If an organization had hired a contractor/landscaper to make a
large outdoor flower bed, say with a 100' radius, they would be very unhappy if the price estimate was way off due to not having enough decimal places in the calculation of the costs. It is easy to see that four decimal places of ? are not enough in this case since the square of the radius would have four zeros, and you need one extra place in your answer for rounding.

What I would really like to see in this discussion is teaching the kiddies how to know in advance how many digits a given problem will need. Estimation and approximation are valuable skills.

Bobbi Eisenberg,
Chairperson UFT Math Teachers Committee

On May 4, 2011, at 11:07 AM, Daniel Knaisch wrote:

> Never had the pleasure of teaching Course 3, Started teaching during the reign of Math B. Although I know the importance of using all decimals displayed, when communicating that to students you can actually see my voice going through one ear and out the other (its an amazing sight).

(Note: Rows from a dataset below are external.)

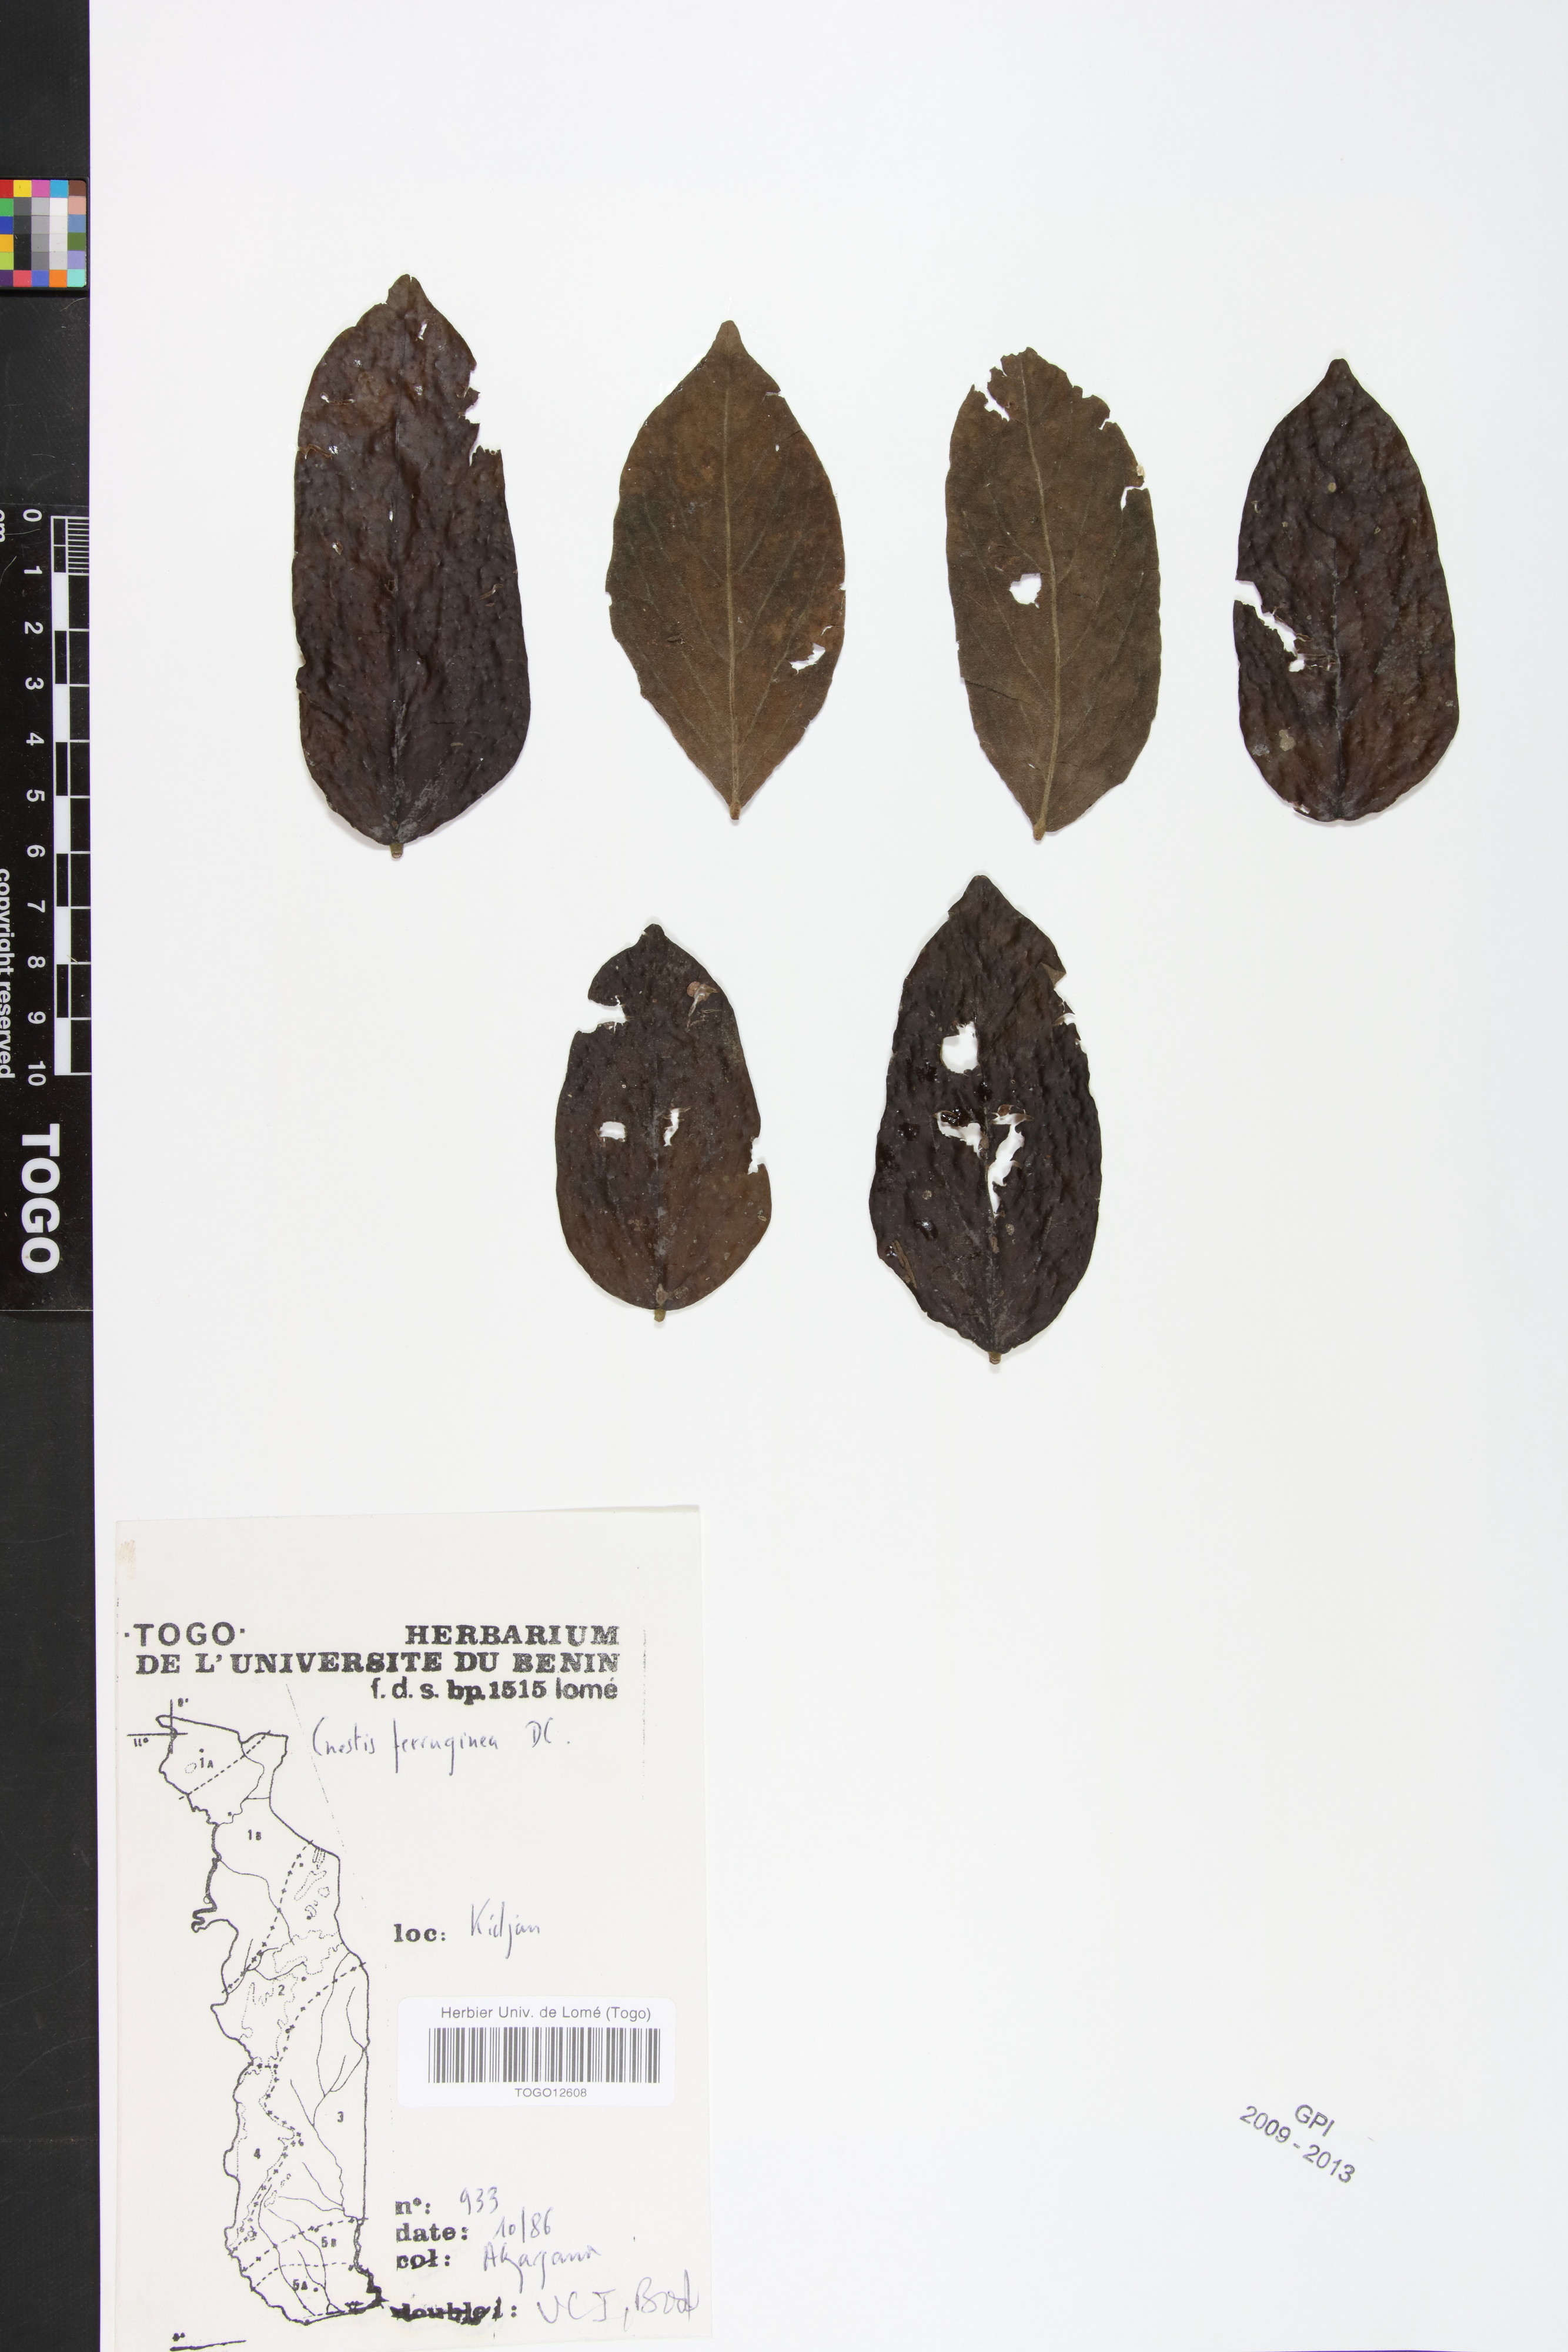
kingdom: Plantae
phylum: Tracheophyta
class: Magnoliopsida
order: Oxalidales
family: Connaraceae
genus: Cnestis
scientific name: Cnestis ferruginea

As I am lecturing on the importance, the reality still is these kids are thinking "if he thinks I am writing down all these numbers, this guy is nuts." Storing the number for a variable cures this problem, but again getting some of these kids to know the calculator keys is a tough job in itself. There is probably no way to get all kids to do what you ask them to anyway, and if you are getting every student to use the full display, then you should be deemed as teacher of the year. Regardless, Until I see a quesion where 4-decimals is not enough (in the Alg2/Trig), I have thrown in the towel on trying to get these kids to use the full display. I do mention it, and those of them that actually pick up on the importance can/will do it.
>
> would love to see the question where 4-decimals was not enough.
>
> Daniel Knaisch
> Math Teacher
> Elmira Free Academy
> 933 Hoffman St.
> Elmira, NY 14905
> (607)735-3100 ext 4233
>
> From: owner-nyshsmath@mathforum.org [owner-nyshsmath@mathforum.org] On Behalf Of T Dempsey [dempseyt53@gmail.com]
> Sent: Wednesday, May 04, 2011 10:18 AM
> To: nyshsmath@mathforum.org
> Subject: Re: On Regents Exam
>
> Many years ago (Course 3!) I had students round to the 4th place and told them that should cover it. I was wrong. Many lost 1 point. Since then, we hold the full display of the calculator.
>
> On Wed, May 4, 2011 at 8:32 AM, Daniel Knaisch <dknaisch@elmiracityschools.com> wrote:
> From my experience, students are lazy and when they see the calculator spit out a decimal that is 8 or 9 places long, you start hearing the moaning and complaining that they have to use them all (even from the best students). This is a battle that you just won't win, so I have always told them to round to 4 decimal places no matter what. Going back to the "old days" when we used trig tables (some of you young bucks won't remember), but all of the decimals were rounded to 4 places. I have never come across a problem where rounding was skewed becasue of using only 4-decimals
>
> Daniel Knaisch
> Math Teacher
> Elmira Free Academy
> 933 Hoffman St.
> Elmira, NY 14905
> (607)735-3100 ext 4233
> ________________________________________
> From: owner-nyshsmath@mathforum.org [owner-nyshsmath@mathforum.org] On Behalf Of mathpig [mirie@northvillecsd.k12.ny.us]
> Sent: Tuesday, May 03, 2011 6:45 PM
> To: nyshsmath@mathforum.org
> Subject: On Regents Exam
>
> There is a question using both the law of Sines and Cosines, and first you solve for a side and use it to find an angle. Say the side is an irrational number (ex. 10.254873209). Can a student round it to say the nearest hundredth and use it to solve an angle OR should a student use the 10.254873209 to solve the angle?
>
> I have always taught students to use the number and not to round it until the end (the answer) but just wondered if that is allowed.